Centripetal Force and Direction Change • Centripetal force alters the direction of the object without altering the magnitude. Why? • Think about work: W=F d cosΘ • Force acts perpendicular to the direction of the objects movement, therefore W=0, TME is conserved, and kinetic energy remains constant

Centripetal Force and Direction Change • Centripetal force alters the direction of the object without altering the magnitude.
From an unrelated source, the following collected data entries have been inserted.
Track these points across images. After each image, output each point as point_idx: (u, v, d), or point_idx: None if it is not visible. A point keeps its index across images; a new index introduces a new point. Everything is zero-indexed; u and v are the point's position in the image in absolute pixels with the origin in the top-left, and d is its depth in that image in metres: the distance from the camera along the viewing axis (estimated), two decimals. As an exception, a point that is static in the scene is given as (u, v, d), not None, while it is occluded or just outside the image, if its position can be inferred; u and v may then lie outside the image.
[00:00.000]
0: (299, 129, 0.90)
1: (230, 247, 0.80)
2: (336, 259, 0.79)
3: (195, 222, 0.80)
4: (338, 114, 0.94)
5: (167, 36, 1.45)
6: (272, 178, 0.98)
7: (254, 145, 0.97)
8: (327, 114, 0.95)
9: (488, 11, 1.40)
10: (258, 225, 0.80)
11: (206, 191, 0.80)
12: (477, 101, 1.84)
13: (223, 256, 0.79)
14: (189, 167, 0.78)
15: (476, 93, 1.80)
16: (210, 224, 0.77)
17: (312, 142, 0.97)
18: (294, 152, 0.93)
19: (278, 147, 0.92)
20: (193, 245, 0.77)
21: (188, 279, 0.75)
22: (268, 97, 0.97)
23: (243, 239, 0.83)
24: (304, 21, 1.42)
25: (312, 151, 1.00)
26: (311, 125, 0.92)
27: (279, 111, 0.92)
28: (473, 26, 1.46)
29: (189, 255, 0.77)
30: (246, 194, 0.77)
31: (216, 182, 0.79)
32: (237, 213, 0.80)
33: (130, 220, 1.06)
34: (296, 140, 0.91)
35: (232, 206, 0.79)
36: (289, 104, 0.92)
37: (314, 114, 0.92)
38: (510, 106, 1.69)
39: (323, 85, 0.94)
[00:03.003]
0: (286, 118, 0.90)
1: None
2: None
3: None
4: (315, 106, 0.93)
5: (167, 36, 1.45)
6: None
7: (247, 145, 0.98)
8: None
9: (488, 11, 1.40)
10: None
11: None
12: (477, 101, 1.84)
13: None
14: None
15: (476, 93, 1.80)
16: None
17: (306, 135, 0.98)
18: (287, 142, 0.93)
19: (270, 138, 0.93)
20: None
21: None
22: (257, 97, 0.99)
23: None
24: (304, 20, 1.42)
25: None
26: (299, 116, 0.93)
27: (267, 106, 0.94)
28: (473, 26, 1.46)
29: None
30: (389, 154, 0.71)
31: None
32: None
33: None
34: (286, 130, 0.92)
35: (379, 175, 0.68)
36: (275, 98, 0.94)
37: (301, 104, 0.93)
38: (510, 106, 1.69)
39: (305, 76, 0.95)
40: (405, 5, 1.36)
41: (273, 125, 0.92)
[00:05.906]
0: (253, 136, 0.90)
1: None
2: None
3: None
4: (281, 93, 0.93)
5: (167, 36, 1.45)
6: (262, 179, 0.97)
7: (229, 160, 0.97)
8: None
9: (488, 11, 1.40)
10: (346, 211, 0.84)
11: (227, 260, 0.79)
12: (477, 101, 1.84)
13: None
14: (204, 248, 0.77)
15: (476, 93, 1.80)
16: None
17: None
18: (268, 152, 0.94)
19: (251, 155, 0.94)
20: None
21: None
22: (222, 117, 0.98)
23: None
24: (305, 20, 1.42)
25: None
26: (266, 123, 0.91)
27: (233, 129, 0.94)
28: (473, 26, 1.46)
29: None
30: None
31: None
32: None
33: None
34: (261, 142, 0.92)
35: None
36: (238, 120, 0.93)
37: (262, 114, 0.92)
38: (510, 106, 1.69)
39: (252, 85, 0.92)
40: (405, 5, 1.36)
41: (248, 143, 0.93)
Why? • In the diagrams does the force impact velocity? • Newton’s second law: Fnet = m a • Forces can only impact an object when they are direct in the same or opposite direction of the object’s motion.
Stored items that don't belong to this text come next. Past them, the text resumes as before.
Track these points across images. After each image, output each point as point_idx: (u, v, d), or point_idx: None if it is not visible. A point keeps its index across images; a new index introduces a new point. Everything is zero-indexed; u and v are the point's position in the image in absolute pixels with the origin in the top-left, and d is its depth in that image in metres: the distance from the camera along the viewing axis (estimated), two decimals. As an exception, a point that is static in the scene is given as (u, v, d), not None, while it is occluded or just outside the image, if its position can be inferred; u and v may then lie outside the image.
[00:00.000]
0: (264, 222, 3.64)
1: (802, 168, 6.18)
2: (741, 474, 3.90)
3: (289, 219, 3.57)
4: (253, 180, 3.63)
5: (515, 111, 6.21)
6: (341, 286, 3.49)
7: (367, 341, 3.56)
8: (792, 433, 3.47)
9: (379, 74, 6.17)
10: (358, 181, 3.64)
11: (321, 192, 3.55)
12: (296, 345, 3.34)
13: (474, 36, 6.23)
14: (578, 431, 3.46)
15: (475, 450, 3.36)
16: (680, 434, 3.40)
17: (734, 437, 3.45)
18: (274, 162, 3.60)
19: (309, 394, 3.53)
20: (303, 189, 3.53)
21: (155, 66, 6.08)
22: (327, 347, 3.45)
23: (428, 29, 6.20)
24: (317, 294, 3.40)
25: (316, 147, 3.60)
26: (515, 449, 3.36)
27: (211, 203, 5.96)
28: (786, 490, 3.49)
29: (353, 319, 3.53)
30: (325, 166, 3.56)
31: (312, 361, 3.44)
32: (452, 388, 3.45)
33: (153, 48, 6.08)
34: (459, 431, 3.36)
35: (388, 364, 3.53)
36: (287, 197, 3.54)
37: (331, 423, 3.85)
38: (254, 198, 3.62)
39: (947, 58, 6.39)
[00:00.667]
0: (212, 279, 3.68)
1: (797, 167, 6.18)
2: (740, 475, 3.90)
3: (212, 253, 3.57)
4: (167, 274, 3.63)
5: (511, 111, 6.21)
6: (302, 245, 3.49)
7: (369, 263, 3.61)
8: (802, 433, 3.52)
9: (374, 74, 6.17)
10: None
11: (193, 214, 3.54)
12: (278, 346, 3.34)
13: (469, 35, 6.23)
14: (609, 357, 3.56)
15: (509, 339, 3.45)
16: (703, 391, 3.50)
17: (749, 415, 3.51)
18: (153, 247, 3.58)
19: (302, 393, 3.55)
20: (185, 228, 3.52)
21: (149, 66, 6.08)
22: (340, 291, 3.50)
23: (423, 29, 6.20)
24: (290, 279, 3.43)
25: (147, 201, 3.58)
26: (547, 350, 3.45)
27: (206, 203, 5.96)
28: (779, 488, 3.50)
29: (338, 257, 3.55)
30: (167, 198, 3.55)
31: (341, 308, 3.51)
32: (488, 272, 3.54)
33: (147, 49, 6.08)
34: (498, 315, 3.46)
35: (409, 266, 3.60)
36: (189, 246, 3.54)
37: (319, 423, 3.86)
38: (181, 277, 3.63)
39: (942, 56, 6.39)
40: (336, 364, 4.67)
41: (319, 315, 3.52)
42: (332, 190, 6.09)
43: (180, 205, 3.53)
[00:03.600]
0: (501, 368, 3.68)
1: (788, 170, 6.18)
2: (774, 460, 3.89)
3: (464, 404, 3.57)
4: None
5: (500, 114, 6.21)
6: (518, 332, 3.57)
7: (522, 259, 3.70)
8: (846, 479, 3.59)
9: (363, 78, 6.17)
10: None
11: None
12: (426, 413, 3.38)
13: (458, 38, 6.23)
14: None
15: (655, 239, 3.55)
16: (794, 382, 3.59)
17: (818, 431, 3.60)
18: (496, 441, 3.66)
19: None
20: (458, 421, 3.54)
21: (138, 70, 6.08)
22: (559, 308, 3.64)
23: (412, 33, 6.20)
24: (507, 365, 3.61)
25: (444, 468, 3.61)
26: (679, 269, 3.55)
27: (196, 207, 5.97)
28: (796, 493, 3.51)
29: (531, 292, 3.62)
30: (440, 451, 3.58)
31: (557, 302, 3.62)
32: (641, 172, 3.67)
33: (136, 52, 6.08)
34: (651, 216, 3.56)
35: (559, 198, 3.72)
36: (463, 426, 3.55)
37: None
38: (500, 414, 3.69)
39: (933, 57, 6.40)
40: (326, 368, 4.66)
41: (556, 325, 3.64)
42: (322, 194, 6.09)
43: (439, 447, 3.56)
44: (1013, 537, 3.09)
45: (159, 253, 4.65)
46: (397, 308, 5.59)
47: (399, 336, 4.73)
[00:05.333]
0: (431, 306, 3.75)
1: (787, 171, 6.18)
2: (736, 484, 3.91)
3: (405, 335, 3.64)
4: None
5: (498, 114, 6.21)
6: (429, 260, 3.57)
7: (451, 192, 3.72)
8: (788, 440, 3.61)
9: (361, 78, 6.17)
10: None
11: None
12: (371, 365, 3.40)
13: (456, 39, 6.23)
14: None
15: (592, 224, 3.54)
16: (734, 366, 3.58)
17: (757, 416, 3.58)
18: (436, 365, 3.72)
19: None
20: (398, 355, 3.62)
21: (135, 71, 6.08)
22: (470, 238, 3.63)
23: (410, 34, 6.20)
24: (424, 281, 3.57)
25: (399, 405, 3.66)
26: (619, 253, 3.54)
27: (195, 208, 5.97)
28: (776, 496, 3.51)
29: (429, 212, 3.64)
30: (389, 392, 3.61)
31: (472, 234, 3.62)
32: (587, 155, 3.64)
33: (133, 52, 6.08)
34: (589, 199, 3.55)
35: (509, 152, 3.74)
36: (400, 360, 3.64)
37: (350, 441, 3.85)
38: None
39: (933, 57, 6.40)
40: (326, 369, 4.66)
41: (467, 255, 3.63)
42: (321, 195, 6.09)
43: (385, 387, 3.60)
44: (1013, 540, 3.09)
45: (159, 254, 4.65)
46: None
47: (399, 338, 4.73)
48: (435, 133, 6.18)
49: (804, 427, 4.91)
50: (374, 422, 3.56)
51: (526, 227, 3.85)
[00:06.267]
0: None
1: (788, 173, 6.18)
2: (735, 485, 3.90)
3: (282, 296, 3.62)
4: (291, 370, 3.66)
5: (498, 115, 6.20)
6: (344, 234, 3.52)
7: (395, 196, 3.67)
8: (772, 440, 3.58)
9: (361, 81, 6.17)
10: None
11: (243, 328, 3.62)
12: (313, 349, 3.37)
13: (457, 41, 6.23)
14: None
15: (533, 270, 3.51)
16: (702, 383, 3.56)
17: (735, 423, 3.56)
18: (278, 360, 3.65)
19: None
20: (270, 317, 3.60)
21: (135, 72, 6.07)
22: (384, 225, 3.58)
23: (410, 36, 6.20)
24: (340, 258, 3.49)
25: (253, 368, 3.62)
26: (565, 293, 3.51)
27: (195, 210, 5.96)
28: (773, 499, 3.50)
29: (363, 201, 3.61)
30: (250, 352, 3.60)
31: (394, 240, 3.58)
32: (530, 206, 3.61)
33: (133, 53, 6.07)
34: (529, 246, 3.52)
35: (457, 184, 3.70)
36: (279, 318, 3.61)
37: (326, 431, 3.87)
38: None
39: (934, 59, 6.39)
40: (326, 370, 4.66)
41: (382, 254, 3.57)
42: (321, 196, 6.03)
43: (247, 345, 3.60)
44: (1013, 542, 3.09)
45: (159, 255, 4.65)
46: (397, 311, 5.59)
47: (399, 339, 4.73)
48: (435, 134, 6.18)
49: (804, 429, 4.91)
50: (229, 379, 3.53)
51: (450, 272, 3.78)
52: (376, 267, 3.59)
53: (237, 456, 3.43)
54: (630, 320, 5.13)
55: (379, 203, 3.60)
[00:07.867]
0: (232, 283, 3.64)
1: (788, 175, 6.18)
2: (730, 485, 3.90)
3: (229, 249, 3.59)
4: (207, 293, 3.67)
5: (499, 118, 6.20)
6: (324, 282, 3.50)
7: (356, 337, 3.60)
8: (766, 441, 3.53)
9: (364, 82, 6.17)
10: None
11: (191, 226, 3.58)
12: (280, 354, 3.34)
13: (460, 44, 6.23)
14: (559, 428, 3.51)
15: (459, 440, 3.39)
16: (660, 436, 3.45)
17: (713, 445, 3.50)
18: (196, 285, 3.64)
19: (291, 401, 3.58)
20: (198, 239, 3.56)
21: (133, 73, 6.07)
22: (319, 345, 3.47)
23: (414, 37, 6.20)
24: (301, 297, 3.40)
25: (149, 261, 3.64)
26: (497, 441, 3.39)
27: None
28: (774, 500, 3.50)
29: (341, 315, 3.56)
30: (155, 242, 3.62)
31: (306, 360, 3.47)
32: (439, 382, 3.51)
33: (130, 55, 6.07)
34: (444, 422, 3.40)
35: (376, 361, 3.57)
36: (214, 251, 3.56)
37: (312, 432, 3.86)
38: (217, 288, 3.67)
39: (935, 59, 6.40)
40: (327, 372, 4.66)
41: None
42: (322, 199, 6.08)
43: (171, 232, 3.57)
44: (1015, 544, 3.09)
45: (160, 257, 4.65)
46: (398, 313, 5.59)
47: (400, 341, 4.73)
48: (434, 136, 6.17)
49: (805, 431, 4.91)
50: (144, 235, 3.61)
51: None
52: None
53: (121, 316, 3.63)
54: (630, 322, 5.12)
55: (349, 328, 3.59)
The Forbidden F-Word • Centrifugal: away from the center (outward) • Does the sensation of being thrown outward from the center of a circle mean that there was definitely an outward force? • If there is such an outward force on my body as I make a left-hand turn in a car, then what physical object is supplying the outward push/pull? • Could this sensation be explained in other ways that are more consistent with Newton’s laws? • Let’s refrain from using the F-Word.
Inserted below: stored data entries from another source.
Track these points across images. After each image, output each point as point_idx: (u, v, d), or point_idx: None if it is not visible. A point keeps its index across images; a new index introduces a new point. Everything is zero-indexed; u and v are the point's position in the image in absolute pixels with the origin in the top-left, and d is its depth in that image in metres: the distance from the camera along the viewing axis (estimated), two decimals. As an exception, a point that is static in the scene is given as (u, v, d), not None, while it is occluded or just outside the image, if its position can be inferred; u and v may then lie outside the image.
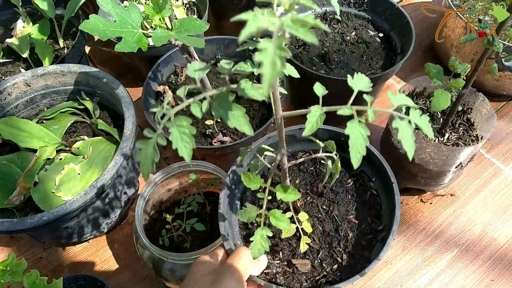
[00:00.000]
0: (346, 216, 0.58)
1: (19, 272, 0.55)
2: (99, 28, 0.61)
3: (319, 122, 0.39)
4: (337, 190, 0.60)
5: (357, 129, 0.36)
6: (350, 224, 0.57)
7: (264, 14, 0.27)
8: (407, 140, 0.37)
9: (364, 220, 0.57)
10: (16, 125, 0.74)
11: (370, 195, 0.60)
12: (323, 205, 0.59)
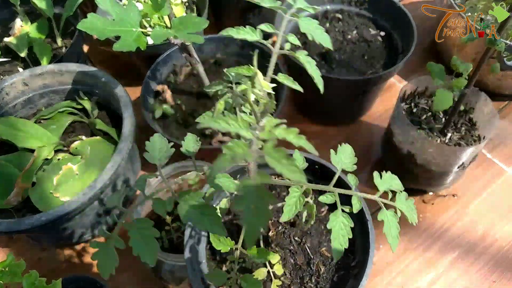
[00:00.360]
0: (319, 249, 0.55)
1: (18, 273, 0.55)
2: (97, 27, 0.60)
3: (298, 206, 0.37)
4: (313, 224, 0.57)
5: (339, 220, 0.36)
6: (322, 257, 0.55)
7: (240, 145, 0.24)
8: (393, 233, 0.36)
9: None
10: (14, 125, 0.74)
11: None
12: (295, 236, 0.56)
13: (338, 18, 0.96)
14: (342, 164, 0.41)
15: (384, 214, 0.36)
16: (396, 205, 0.37)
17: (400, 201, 0.38)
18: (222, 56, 0.92)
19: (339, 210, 0.36)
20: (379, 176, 0.39)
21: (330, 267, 0.54)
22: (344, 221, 0.36)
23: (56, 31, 0.94)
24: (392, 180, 0.39)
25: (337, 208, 0.36)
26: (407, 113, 0.79)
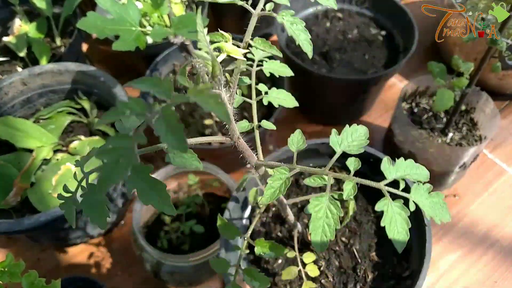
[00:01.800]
0: (368, 253, 0.49)
1: (17, 273, 0.54)
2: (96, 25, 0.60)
3: (283, 189, 0.31)
4: (361, 220, 0.52)
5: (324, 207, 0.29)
6: (371, 262, 0.49)
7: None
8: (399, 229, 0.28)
9: (388, 260, 0.48)
10: (12, 125, 0.73)
11: None
12: (342, 237, 0.51)
13: (338, 18, 0.95)
14: (344, 145, 0.34)
15: (386, 204, 0.29)
16: (411, 196, 0.29)
17: (417, 192, 0.30)
18: (222, 55, 0.91)
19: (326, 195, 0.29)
20: (389, 161, 0.31)
21: (378, 274, 0.48)
22: (332, 208, 0.29)
23: (55, 31, 0.93)
24: (411, 168, 0.32)
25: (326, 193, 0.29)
26: (408, 113, 0.78)
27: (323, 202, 0.29)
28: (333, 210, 0.29)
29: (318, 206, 0.29)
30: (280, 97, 0.38)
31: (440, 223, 0.31)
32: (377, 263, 0.48)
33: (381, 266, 0.48)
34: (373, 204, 0.52)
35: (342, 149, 0.34)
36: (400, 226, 0.29)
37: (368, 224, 0.51)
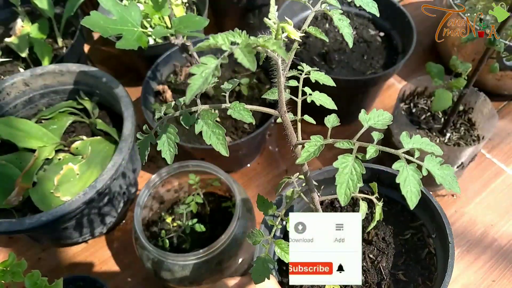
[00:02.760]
0: (394, 271, 0.50)
1: (19, 273, 0.55)
2: (100, 24, 0.61)
3: (317, 152, 0.36)
4: (390, 241, 0.53)
5: (350, 164, 0.33)
6: (396, 281, 0.50)
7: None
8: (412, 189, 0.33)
9: (414, 280, 0.50)
10: (14, 125, 0.74)
11: (427, 253, 0.52)
12: (370, 254, 0.52)
13: (337, 19, 0.96)
14: (372, 121, 0.39)
15: (401, 165, 0.33)
16: (424, 164, 0.33)
17: (430, 162, 0.34)
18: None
19: (353, 155, 0.34)
20: (407, 135, 0.36)
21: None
22: (356, 166, 0.33)
23: (56, 32, 0.94)
24: (425, 143, 0.35)
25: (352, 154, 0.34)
26: (407, 113, 0.79)
27: (349, 161, 0.34)
28: (357, 168, 0.34)
29: (345, 163, 0.34)
30: (322, 99, 0.45)
31: (449, 191, 0.35)
32: (402, 281, 0.50)
33: (406, 284, 0.50)
34: (403, 229, 0.54)
35: (370, 124, 0.40)
36: (413, 185, 0.33)
37: (397, 245, 0.53)
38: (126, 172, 0.74)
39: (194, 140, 0.80)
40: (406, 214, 0.55)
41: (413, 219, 0.55)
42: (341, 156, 0.34)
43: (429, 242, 0.52)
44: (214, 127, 0.36)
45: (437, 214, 0.50)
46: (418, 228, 0.54)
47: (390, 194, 0.56)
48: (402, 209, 0.56)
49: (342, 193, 0.33)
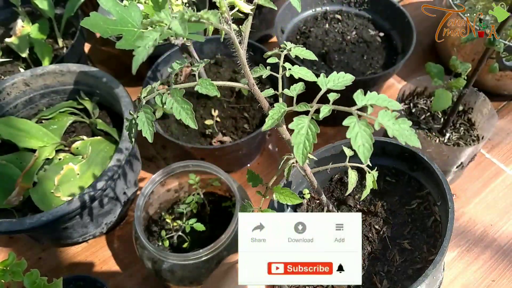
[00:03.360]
0: (400, 241, 0.51)
1: (19, 272, 0.55)
2: (99, 25, 0.61)
3: (280, 119, 0.38)
4: (396, 211, 0.54)
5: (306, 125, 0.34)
6: (402, 250, 0.51)
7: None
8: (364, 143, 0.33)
9: (419, 248, 0.50)
10: (15, 125, 0.74)
11: (433, 221, 0.52)
12: (376, 225, 0.53)
13: (337, 19, 0.96)
14: (332, 83, 0.40)
15: (352, 121, 0.33)
16: (378, 119, 0.33)
17: (384, 117, 0.33)
18: (222, 56, 0.92)
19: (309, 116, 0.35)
20: (361, 92, 0.35)
21: (407, 258, 0.50)
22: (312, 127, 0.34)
23: (57, 32, 0.94)
24: (379, 99, 0.35)
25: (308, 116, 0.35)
26: (406, 113, 0.79)
27: (305, 122, 0.34)
28: (313, 128, 0.34)
29: (301, 124, 0.34)
30: (301, 72, 0.45)
31: (405, 144, 0.34)
32: (407, 249, 0.51)
33: (411, 252, 0.51)
34: (410, 199, 0.55)
35: (328, 86, 0.40)
36: (365, 140, 0.33)
37: (403, 215, 0.54)
38: (126, 172, 0.74)
39: (194, 140, 0.80)
40: (414, 184, 0.56)
41: (420, 188, 0.55)
42: (296, 118, 0.35)
43: (434, 210, 0.53)
44: (182, 103, 0.38)
45: (440, 182, 0.51)
46: (424, 197, 0.54)
47: (397, 166, 0.57)
48: (409, 180, 0.56)
49: (300, 153, 0.34)
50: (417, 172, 0.56)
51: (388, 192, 0.56)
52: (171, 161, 0.90)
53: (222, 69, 0.90)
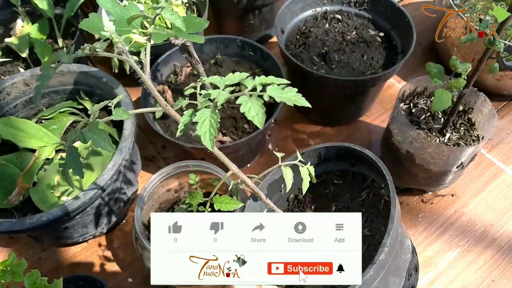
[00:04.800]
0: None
1: (19, 272, 0.55)
2: (99, 26, 0.61)
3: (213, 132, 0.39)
4: (350, 206, 0.58)
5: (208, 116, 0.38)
6: (363, 238, 0.53)
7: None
8: (257, 112, 0.37)
9: (378, 231, 0.54)
10: (15, 125, 0.74)
11: (384, 203, 0.56)
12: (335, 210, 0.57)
13: (337, 19, 0.96)
14: (227, 81, 0.43)
15: (244, 99, 0.37)
16: (267, 93, 0.38)
17: (272, 90, 0.38)
18: (222, 56, 0.92)
19: (211, 109, 0.39)
20: (252, 79, 0.39)
21: (370, 244, 0.53)
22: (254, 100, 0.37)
23: (57, 32, 0.94)
24: (270, 80, 0.39)
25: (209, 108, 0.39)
26: (406, 113, 0.79)
27: (207, 114, 0.39)
28: (214, 117, 0.39)
29: (204, 116, 0.39)
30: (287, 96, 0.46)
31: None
32: (368, 236, 0.54)
33: (372, 237, 0.54)
34: (359, 192, 0.58)
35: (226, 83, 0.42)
36: (258, 110, 0.37)
37: (358, 208, 0.58)
38: (126, 172, 0.74)
39: (194, 140, 0.80)
40: (358, 177, 0.60)
41: (364, 179, 0.59)
42: (199, 112, 0.39)
43: (382, 193, 0.57)
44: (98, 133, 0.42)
45: (377, 166, 0.54)
46: (370, 186, 0.59)
47: (339, 167, 0.61)
48: (353, 175, 0.60)
49: (208, 140, 0.38)
50: (357, 166, 0.60)
51: (339, 193, 0.60)
52: (171, 161, 0.90)
53: (222, 69, 0.90)
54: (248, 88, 0.39)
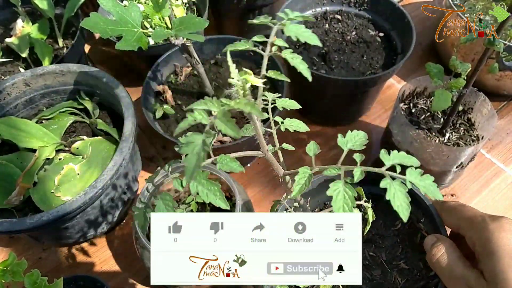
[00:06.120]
0: (396, 262, 0.53)
1: (19, 272, 0.55)
2: (99, 25, 0.61)
3: (307, 183, 0.39)
4: (384, 234, 0.56)
5: (341, 190, 0.36)
6: (400, 270, 0.53)
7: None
8: (402, 203, 0.36)
9: (416, 265, 0.53)
10: (15, 125, 0.74)
11: (420, 237, 0.55)
12: (369, 252, 0.55)
13: (337, 19, 0.96)
14: (350, 144, 0.41)
15: (387, 183, 0.35)
16: (406, 178, 0.36)
17: (411, 175, 0.36)
18: (222, 56, 0.92)
19: (342, 180, 0.37)
20: (385, 152, 0.38)
21: (408, 278, 0.52)
22: (348, 191, 0.36)
23: (57, 32, 0.94)
24: (405, 158, 0.38)
25: (341, 180, 0.37)
26: (406, 113, 0.79)
27: (340, 187, 0.37)
28: (349, 192, 0.36)
29: (337, 190, 0.36)
30: (294, 124, 0.49)
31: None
32: (405, 269, 0.52)
33: (409, 271, 0.52)
34: (393, 221, 0.56)
35: (349, 147, 0.41)
36: (402, 200, 0.35)
37: (391, 237, 0.56)
38: (126, 172, 0.74)
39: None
40: (391, 206, 0.57)
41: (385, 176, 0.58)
42: (332, 183, 0.37)
43: (419, 226, 0.55)
44: (208, 185, 0.38)
45: (421, 201, 0.53)
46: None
47: (371, 190, 0.58)
48: (388, 202, 0.58)
49: (337, 208, 0.36)
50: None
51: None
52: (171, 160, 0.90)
53: (222, 69, 0.90)
54: (386, 165, 0.37)
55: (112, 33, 0.61)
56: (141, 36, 0.63)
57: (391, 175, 0.35)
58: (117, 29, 0.62)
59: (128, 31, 0.63)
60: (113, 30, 0.62)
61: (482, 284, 0.40)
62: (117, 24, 0.62)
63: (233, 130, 0.28)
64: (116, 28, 0.62)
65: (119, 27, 0.62)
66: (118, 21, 0.63)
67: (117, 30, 0.62)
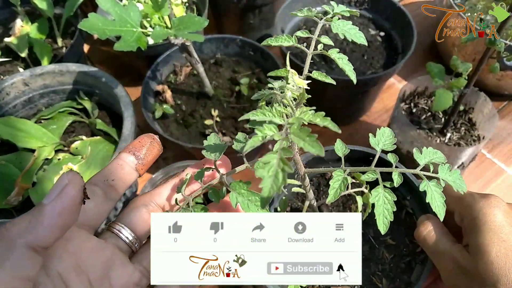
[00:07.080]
0: (383, 238, 0.54)
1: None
2: (98, 26, 0.61)
3: (342, 188, 0.39)
4: (371, 212, 0.58)
5: (381, 196, 0.37)
6: (387, 246, 0.54)
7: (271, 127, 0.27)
8: (438, 203, 0.37)
9: (402, 241, 0.54)
10: (14, 125, 0.74)
11: (405, 213, 0.56)
12: None
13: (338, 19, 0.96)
14: (382, 144, 0.42)
15: (425, 184, 0.37)
16: (439, 176, 0.37)
17: (443, 171, 0.38)
18: (222, 56, 0.92)
19: (380, 185, 0.37)
20: (419, 151, 0.39)
21: (395, 253, 0.53)
22: (387, 196, 0.36)
23: (56, 31, 0.94)
24: (434, 154, 0.39)
25: (379, 184, 0.37)
26: (407, 113, 0.79)
27: (380, 192, 0.37)
28: (388, 196, 0.37)
29: (378, 196, 0.37)
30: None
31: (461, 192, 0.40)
32: (392, 245, 0.54)
33: (396, 247, 0.53)
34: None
35: (381, 147, 0.42)
36: (439, 200, 0.37)
37: None
38: (126, 172, 0.74)
39: (194, 140, 0.80)
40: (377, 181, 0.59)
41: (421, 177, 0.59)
42: (373, 190, 0.37)
43: (405, 203, 0.56)
44: (249, 195, 0.37)
45: (408, 178, 0.54)
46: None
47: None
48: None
49: (381, 223, 0.37)
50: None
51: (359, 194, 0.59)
52: (171, 161, 0.90)
53: (222, 68, 0.90)
54: (421, 165, 0.38)
55: (110, 34, 0.61)
56: (140, 36, 0.63)
57: (427, 175, 0.37)
58: (116, 29, 0.62)
59: (127, 31, 0.62)
60: (112, 31, 0.61)
61: (465, 256, 0.41)
62: (116, 24, 0.62)
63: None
64: (115, 29, 0.62)
65: (118, 27, 0.62)
66: (117, 21, 0.62)
67: (116, 31, 0.62)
Practice Noah Formula guides a golf ball around the outside rim of the green at the Hole-In-One Putt-Putt Golf Course. When the ball leaves the rim, which path (1, 2, or 3) will the golf ball follow?

Plicker Question! Suppose that you are a driver or passenger in a car and you travel over the top of a small hill in the road at a high speed. As you reach the crest of the hill, you feel your body still moving upward; your gluts might even be pulled off the car seat. It might even feel like there is an upward push on your body. This upward sensation is best explained by the ______. a. tendency of your body to follow its original upward path b. presence of an upward force on your body c. presence of a centripetal force on your body d. presence of a centrifugal force on your body

Plicker Question! Darron Moore is on a barrel ride at an amusement park. He enters the barrel and stands on a platform next to the wall. The ride operator flips a switch and the barrel begins spinning at a high rate. Then the operator flips another switch and the platform drops out from under the feet of the riders. Darron is plastered to the wall of the barrel. This sticking to the wall phenomenon is explained by the fact that ____. a. the ride exerts an outward force on Darron which pushes him outward against the wall b. Darron has a natural tendency to move tangent to the circle but the wall pushes him inward c. air pressure is reduced by the barrel's motion that causes a suction action toward the wall d. the ride operator coats the wall with cotton candy that causes riders to stick to it

Reflection Time In this unit, you will be investigating a commonly held misconception about the world - that motion in a circle is caused by an outward (centrifugal) force. This misconception or wrong belief is not likely to be dispelled unless you devote some time to reflect on whether you believe it and whether it is intelligible. After considering more reasonable beliefs, you will be more likely to dispel the belief in a centrifugal force in favor of a belief in an inward or centripetal force.